Here is how my code looks like:
import org.jboss.resteasy.core.Dispatcher;
import org.jboss.resteasy.mock.MockDispatcherFactory;
import org.jboss.resteasy.mock.MockHttpRequest;
import org.jboss.resteasy.mock.MockHttpResponse;
import org.jboss.resteasy.plugins.server.resourcefactory.POJOResourceFactory;
import org.jboss.resteasy.spi.ResteasyProviderFactory;
import org.jboss.seam.mock.MockHttpServletRequest;
import org.jboss.seam.mock.DBUnitSeamTest;
public class Test extends DBUnitSeamTest{
#Test
public void test() throws Exception {
Dispatcher dispatcher = MockDispatcherFactory.createDispatcher();
POJOResourceFactory noDefaults = new POJOResourceFactory(ClasstoBeTested.class); dispatcher.getRegistry().addResourceFactory(noDefaults);
MockHttpRequest request = MockHttpRequest.get("/serviceToBeTested/1961");
MockHttpResponse response = new MockHttpResponse();
HttpServletRequest servletRequest = new MockHttpServletRequest(getSession());
ResteasyProviderFactory.getContextDataMap().put(HttpServletRequest.class, servletRequest);
dispatcher.invoke(request, response);
Assert.assertEquals(HttpServletResponse.SC_OK, response.getStatus());
Assert.assertTrue(response.getContentAsString().contains("1961"));
}
}
I just got hit by this again on another project and decided to investigate once more.
The issue is that in a mock request with Netty, there is no HttpServletRequest available. If you look into the sources of NettyJaxrsServerand related classes, Reasteasy uses its own abstraction for http requests that do not implement HttpServletRequest.

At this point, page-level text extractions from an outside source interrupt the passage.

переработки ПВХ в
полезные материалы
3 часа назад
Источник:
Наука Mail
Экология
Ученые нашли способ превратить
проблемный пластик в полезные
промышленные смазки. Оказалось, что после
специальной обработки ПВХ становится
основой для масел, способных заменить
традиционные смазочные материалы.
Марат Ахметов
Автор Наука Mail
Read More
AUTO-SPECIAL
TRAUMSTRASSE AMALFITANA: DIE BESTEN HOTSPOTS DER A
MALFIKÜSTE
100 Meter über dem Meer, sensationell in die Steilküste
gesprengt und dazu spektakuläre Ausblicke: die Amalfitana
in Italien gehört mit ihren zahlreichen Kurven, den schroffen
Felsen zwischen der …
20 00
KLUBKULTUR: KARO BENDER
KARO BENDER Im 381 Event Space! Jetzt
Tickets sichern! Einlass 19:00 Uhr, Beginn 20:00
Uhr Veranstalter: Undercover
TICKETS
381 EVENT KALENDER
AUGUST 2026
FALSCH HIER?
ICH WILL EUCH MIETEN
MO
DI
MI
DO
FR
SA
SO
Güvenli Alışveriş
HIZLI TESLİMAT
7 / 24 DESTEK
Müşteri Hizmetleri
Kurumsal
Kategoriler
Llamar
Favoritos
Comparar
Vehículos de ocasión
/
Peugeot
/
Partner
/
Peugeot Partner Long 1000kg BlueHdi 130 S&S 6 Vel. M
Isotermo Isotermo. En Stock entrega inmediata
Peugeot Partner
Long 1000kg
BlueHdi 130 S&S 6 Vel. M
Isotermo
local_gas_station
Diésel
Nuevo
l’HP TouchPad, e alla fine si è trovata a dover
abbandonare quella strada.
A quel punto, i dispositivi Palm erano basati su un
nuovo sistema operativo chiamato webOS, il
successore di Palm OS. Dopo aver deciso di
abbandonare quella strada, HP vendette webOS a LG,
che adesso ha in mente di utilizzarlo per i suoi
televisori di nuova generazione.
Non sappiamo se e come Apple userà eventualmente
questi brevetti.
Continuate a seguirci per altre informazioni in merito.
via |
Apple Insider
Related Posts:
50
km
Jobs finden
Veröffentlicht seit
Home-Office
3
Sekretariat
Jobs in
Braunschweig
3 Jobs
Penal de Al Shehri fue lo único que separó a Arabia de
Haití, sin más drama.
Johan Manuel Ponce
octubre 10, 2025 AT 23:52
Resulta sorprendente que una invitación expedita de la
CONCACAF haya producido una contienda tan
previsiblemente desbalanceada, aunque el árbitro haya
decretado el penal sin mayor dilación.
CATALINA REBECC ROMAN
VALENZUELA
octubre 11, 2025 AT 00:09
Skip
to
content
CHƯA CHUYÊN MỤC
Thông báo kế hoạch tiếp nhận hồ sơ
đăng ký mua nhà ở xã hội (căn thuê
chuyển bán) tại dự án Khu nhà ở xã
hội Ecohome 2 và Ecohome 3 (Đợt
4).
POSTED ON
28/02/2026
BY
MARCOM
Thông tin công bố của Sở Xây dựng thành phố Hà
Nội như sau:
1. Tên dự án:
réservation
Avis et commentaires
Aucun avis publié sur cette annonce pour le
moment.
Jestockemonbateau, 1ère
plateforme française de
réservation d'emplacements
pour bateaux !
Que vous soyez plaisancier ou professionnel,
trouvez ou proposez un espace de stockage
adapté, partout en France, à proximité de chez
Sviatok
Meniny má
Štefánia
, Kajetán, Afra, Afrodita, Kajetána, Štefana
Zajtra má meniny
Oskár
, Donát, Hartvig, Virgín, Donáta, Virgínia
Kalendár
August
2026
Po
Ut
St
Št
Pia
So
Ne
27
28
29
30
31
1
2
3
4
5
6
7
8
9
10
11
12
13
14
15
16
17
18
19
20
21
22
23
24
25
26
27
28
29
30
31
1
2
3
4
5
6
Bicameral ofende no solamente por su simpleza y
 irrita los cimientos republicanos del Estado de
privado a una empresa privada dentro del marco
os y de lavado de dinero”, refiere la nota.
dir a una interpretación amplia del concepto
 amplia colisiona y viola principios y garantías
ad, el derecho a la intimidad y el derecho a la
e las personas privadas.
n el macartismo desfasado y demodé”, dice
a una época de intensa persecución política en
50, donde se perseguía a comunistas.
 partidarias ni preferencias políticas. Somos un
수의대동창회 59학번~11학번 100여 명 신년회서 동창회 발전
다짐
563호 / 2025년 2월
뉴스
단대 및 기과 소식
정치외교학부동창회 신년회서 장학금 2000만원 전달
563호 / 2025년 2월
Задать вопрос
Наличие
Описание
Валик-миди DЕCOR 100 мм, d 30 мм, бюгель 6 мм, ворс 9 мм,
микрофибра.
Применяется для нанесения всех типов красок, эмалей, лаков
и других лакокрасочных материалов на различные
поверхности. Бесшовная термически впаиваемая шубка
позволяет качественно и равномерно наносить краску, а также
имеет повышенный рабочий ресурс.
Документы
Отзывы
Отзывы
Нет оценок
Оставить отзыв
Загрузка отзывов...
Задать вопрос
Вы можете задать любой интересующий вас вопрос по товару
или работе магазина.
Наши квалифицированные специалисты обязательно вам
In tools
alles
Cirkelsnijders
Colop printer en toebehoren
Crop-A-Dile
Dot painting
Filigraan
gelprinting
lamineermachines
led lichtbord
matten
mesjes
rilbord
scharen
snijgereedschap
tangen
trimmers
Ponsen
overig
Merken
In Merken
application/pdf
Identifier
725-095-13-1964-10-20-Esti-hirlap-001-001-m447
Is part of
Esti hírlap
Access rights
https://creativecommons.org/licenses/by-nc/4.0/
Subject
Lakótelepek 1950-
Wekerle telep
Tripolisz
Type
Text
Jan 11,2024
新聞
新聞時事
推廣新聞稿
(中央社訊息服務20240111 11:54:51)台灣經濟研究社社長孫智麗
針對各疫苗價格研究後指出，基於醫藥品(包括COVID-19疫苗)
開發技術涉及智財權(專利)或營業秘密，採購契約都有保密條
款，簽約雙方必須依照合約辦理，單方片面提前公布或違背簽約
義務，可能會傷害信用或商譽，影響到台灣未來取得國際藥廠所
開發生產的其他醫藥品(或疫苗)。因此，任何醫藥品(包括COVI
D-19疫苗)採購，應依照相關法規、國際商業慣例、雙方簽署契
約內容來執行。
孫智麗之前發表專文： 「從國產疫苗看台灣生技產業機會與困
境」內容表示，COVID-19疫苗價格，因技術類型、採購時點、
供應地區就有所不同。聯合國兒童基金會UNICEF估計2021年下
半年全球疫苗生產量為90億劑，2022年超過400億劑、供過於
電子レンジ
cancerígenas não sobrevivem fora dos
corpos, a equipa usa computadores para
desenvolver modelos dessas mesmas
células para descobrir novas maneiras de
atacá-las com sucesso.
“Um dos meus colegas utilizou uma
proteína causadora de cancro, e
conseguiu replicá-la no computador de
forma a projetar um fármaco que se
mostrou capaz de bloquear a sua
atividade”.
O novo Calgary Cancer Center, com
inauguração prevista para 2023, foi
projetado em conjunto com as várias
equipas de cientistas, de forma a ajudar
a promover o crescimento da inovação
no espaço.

If I change my implementation to use these abstractions, I can access request and response in my resource.
import org.jboss.resteasy.spi.HttpRequest;
import org.jboss.resteasy.spi.HttpResponse;
#GET
#Path("/")
public void example(#Context HttpResponse response,
#Context HttpRequest request) { ... }
This is not perfect, because it makes my resources depend on Resteasy interfaces but I decided to go with it for now to support mock testing of multipart data.